- **Excerpt provided**
--- --- ---
Yeah this is what i do too. once you get used to your system then work backwards to figure out what you want. there is a link from a regular to this forum on this but i cant find it for you. essentially, figure out how much you want to end up with, how much you loose in the mash, boil, trub etc and do your calculations.

I typically make 21lt batches to fill a keg, I loose 0.5lts / kg in grain absorption, 8lts per hour in evapouration (gas burner with a rapid burn), 2lts of trub & break material (average). so for a normal 60 min boil recipe with 4kgs of grain it would be:

21 + 2 (0.5 x 4) + 8 + 2 = 33lts of water to start with.

your figures will be different, so write down how you go you'll and get used to your numbers pretty quick.


----------



## Hippy (22/1/13)

I go 35L with my Birko. Fills the cube + a prehop addition starter every time and just squeeze the bejesus out of the bag.


----------



## Endo (23/1/13)

gazeboar said:


> squeeze the bag.


That is what I do as well.

The grains are bloody hot though. If you go to your local safety supply store, get yourself some of those long waterproof cheapo red gloves and a pair of rigging inners.. Set you back maybe 15 bucks and they should be the equiv of the $100 temperature proof ones.. Works really well... I was able to squeeze the bejebus out of the bag without having to stop because my hands were getting too hot


----------



## colonel (23/1/13)

I use a 40 litre Jomack urn, and start with 31 litres.
If I use 32 litres, the level comes to the very top of the urn when I add the grain.
It does drop a little as the water is absorbed.
If I need to do a longer boil than 60 mins, I add water after mash out.
Good luck.


----------



## breakbeer (23/1/13)

I don't squeeze my bag with my hands, I use a stainless potato masher


----------



## wbosher (23/1/13)

I use two pot lids, one on either side of the bag and squeeze like hell. Works a treat.


----------



## stux (23/1/13)

I don't squeeze the bag anymore. Just raise and let drain.
--- --- ---
- **Supplied material**
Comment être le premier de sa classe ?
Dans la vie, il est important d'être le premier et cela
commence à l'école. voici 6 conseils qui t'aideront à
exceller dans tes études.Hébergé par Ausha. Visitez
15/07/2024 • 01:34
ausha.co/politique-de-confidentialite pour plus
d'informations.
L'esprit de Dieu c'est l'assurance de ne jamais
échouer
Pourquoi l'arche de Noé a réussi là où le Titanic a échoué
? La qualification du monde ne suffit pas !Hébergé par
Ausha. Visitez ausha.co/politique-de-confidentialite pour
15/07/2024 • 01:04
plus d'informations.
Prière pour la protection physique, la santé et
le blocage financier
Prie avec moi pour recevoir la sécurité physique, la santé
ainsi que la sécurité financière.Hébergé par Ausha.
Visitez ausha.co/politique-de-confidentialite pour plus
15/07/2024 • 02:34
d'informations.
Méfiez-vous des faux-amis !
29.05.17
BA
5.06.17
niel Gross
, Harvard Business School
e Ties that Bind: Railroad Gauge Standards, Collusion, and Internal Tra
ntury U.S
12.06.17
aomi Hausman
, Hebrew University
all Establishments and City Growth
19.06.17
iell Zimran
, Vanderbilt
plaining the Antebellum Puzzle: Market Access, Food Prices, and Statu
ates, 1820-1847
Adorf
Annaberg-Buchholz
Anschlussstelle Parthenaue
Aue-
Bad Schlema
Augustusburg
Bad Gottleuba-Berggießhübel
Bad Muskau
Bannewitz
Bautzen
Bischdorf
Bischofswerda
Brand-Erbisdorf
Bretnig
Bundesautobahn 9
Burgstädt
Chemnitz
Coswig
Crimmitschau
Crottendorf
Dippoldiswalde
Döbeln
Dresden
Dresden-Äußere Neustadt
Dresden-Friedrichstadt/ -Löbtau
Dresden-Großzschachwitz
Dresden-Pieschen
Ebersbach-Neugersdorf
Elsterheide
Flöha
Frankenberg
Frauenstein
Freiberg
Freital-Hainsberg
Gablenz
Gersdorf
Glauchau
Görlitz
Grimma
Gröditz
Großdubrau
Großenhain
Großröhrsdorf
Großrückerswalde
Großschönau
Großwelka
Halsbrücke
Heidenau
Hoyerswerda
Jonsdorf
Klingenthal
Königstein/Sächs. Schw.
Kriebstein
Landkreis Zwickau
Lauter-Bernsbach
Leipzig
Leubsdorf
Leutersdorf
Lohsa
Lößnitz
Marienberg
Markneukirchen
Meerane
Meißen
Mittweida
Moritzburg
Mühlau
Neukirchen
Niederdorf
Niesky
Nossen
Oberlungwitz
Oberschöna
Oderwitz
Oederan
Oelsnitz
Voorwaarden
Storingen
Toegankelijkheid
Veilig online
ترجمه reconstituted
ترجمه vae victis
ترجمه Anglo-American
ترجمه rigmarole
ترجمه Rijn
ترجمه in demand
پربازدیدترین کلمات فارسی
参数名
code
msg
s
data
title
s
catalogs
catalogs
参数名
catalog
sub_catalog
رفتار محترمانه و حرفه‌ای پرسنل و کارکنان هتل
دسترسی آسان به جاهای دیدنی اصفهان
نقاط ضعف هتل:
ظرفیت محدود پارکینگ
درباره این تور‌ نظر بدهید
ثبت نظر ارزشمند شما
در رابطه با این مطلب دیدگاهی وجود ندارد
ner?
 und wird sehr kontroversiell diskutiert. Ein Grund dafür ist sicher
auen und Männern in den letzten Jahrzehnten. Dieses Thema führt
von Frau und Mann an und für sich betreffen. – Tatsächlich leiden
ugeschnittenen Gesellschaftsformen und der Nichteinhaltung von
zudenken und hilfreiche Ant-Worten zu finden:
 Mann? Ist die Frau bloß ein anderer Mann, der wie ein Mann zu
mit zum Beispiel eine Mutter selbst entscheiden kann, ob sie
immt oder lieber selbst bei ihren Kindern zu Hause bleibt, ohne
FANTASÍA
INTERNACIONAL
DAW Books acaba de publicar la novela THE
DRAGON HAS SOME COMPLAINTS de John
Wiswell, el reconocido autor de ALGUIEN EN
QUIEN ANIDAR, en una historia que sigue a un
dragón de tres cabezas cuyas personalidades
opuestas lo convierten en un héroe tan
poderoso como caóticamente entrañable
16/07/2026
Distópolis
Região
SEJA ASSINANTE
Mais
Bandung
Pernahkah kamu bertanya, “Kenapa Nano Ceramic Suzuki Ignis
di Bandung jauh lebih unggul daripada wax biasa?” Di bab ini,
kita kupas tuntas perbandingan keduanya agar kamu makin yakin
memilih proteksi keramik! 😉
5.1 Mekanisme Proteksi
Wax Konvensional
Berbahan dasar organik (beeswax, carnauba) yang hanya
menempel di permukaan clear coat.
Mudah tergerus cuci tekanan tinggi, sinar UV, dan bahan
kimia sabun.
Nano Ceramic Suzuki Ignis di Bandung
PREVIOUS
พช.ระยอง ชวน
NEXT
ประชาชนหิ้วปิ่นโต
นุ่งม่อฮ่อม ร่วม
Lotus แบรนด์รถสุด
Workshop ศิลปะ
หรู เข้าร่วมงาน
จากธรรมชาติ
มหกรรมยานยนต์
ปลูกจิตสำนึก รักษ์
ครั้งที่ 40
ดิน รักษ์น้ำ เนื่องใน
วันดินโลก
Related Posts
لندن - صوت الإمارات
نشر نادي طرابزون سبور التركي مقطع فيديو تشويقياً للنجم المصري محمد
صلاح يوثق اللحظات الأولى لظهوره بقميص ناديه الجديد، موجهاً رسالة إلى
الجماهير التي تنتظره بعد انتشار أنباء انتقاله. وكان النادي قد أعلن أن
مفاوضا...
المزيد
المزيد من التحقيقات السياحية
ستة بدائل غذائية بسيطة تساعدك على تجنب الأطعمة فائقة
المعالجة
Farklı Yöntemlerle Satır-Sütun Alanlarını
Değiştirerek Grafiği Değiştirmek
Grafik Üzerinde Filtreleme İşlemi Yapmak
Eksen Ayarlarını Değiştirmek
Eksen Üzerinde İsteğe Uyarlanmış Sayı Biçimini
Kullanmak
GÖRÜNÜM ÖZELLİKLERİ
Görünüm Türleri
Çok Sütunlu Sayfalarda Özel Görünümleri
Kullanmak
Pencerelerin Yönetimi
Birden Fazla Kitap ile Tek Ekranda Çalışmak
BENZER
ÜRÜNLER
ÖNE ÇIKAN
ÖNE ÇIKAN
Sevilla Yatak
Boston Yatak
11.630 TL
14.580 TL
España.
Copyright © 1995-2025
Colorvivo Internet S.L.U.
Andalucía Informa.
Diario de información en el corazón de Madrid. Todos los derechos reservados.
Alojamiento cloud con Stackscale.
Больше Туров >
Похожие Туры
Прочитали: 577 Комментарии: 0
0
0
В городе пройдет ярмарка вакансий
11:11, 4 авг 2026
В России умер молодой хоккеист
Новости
--- --- ---
- **Request**
Copy out the whole brewing forum thread above, word for word.

- **Reply**
Yeah this is what i do too. once you get used to your system then work backwards to figure out what you want. there is a link from a regular to this forum on this but i cant find it for you. essentially, figure out how much you want to end up with, how much you loose in the mash, boil, trub etc and do your calculations.

I typically make 21lt batches to fill a keg, I loose 0.5lts / kg in grain absorption, 8lts per hour in evapouration (gas burner with a rapid burn), 2lts of trub & break material (average). so for a normal 60 min boil recipe with 4kgs of grain it would be:

21 + 2 (0.5 x 4) + 8 + 2 = 33lts of water to start with.

your figures will be different, so write down how you go you'll and get used to your numbers pretty quick.


----------



## Hippy (22/1/13)

I go 35L with my Birko. Fills the cube + a prehop addition starter every time and just squeeze the bejesus out of the bag.


----------



## Endo (23/1/13)

gazeboar said:


> squeeze the bag.


That is what I do as well.

The grains are bloody hot though. If you go to your local safety supply store, get yourself some of those long waterproof cheapo red gloves and a pair of rigging inners.. Set you back maybe 15 bucks and they should be the equiv of the $100 temperature proof ones.. Works really well... I was able to squeeze the bejebus out of the bag without having to stop because my hands were getting too hot


----------



## colonel (23/1/13)

I use a 40 litre Jomack urn, and start with 31 litres.
If I use 32 litres, the level comes to the very top of the urn when I add the grain.
It does drop a little as the water is absorbed.
If I need to do a longer boil than 60 mins, I add water after mash out.
Good luck.


----------



## breakbeer (23/1/13)

I don't squeeze my bag with my hands, I use a stainless potato masher


----------



## wbosher (23/1/13)

I use two pot lids, one on either side of the bag and squeeze like hell. Works a treat.


----------



## stux (23/1/13)

I don't squeeze the bag anymore. Just raise and let drain.